:: Work to complete ::
Could you find each line of the data below that contains the word "clio" and copy those lines?

::: Entries provided

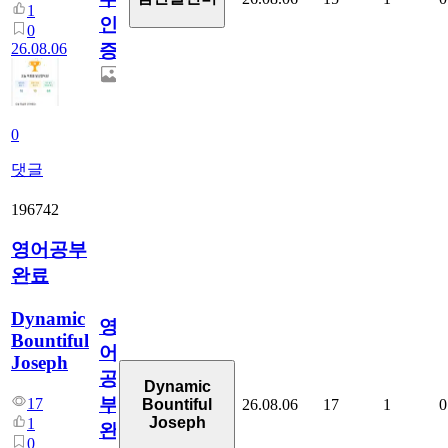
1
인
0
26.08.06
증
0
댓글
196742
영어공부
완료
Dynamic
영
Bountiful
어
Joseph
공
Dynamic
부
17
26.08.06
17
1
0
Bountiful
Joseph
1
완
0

::::::
::: Entries provided

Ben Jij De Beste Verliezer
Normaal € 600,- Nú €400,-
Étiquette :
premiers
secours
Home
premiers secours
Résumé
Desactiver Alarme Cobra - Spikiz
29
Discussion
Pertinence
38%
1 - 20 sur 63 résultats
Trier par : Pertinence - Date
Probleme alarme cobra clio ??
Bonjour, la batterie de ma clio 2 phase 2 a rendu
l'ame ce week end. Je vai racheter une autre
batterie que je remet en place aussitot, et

::::::

:: Result below ::
Probleme alarme cobra clio ??
Bonjour, la batterie de ma clio 2 phase 2 a rendu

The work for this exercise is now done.